Eu tenho uma amiga executiva, que trabalha em uma grande empresa, e que foi acusada de roubo de um telefone de um colega de trabalho. Outra que foi questionada sobre o seu cartão de crédito Platinum. Um executivo negro que foi confundido com um frentista quando deixou o carro para lavar. Algo pelo que eu muito provavelmente, por ser branca, nunca irei passar.
É como se a sociedade dissesse constantemente ao negro "você não pertence a esse lugar", mesmo a pessoa ocupando uma posição de liderança. E é necessário reconhecer que existem alguns privilégios na branquitude para que possamos enfrentar o racismo e genuinamente criar oportunidades justas, para alcançar um patamar em que não sejam necessárias ações afirmativas para nenhum grupo.
7. Orientação sexual, raça e gênero não são temas da vida pessoal e deveriam ficar fora do mercado de trabalho?
Tamara Braga: Toda empresa é composta por pessoas e, quando falamos em diversidade, estamos falando sobre como as pessoas e seus diferentes pontos de vista se sentem pertencidos ao poder contribuir com suas ideias para um ambiente mais inovador, criativo e que, consequentemente, atribui vantagem competitiva à companhia.
Falando em responsabilidade social, para que qualquer empresa espere mais produtividade e motivação, é importante que olhe para o que está oferecendo enquanto empresa e isso envolve um olhar cuidadoso para valorização e capacitação. Além de promover um ambiente mais inclusivo internamente, os consumidores passam a se reconhecer e se conectar com aquela companhia, uma vez que a cultura e os valores que guiam as decisões daquela empresa passam a ter a mesma importância que a qualidade do produto.
Se temos um público diverso como nossos consumidores, como poderíamos nos conectar com suas necessidades sem a representatividade para fazer suas vozes serem ouvidas? A partir daí, passamos a entender que falar sobre inclusão e diversidade é importante não só por espelharmos o recorte brasileiro, mas também como estratégia de negócio.

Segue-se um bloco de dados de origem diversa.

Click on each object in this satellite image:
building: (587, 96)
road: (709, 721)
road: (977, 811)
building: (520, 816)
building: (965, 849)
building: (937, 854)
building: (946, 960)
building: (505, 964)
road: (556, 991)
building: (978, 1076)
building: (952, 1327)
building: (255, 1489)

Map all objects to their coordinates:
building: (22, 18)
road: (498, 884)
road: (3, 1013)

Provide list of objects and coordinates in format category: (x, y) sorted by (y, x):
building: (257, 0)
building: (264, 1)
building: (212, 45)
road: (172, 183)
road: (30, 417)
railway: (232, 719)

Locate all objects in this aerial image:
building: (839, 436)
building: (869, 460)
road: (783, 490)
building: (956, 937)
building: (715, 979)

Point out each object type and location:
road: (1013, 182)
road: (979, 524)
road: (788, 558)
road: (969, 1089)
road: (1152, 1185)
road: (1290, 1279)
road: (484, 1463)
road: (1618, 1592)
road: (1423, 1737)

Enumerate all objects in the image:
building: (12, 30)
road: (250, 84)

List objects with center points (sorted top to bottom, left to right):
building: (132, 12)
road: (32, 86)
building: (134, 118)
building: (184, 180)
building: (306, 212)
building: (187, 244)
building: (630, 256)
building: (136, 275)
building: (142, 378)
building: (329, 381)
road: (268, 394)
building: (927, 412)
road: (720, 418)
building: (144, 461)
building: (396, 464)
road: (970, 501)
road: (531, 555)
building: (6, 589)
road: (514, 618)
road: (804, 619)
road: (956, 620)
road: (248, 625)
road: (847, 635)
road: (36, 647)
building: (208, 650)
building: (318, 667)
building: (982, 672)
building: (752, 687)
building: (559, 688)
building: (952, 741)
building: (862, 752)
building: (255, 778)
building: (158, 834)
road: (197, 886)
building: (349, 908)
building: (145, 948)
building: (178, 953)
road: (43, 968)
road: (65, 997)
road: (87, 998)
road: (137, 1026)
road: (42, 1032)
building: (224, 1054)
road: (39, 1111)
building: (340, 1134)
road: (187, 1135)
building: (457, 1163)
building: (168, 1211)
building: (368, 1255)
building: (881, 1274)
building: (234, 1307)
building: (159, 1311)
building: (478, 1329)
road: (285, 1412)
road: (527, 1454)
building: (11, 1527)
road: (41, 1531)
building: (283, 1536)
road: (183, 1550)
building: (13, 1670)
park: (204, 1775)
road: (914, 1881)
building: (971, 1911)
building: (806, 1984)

Desta forma, não é possível concordar que assuntos como raça, gênero e sexualidade deveriam ficar fora do mercado de trabalho.
8. Incluir pessoas acima dos 50 anos nas empresas atrapalha a produtividade?
Daniele Botaro: Estudos robustos têm demonstrado que a longevidade contemporânea não está mais conectada com a ideia de aposentadoria, falta de ambição, falta de preparo físico ou disposição de profissionais 50+. Vemos líderes reconhecidos que, aos 70 anos, estão criando startups, ampliando negócios e começando novas carreiras, como, por exemplo, é o caso da tecnologia.
Além disso, é importante considerarmos que há modelos diversos de trabalho, não apenas de longas jornadas de trabalho ou em carreiras lineares. Em um cenário pós-pandêmico, é cada vez mais urgente a discussão sobre modelos de trabalho flexíveis e que valorizam muito a experiência adquirida ao longo dos anos de carreira dos profissionais. Assim, é lucrativo e saudável que possamos criar oportunidades para pessoas em diferentes fases de suas jornadas profissionais.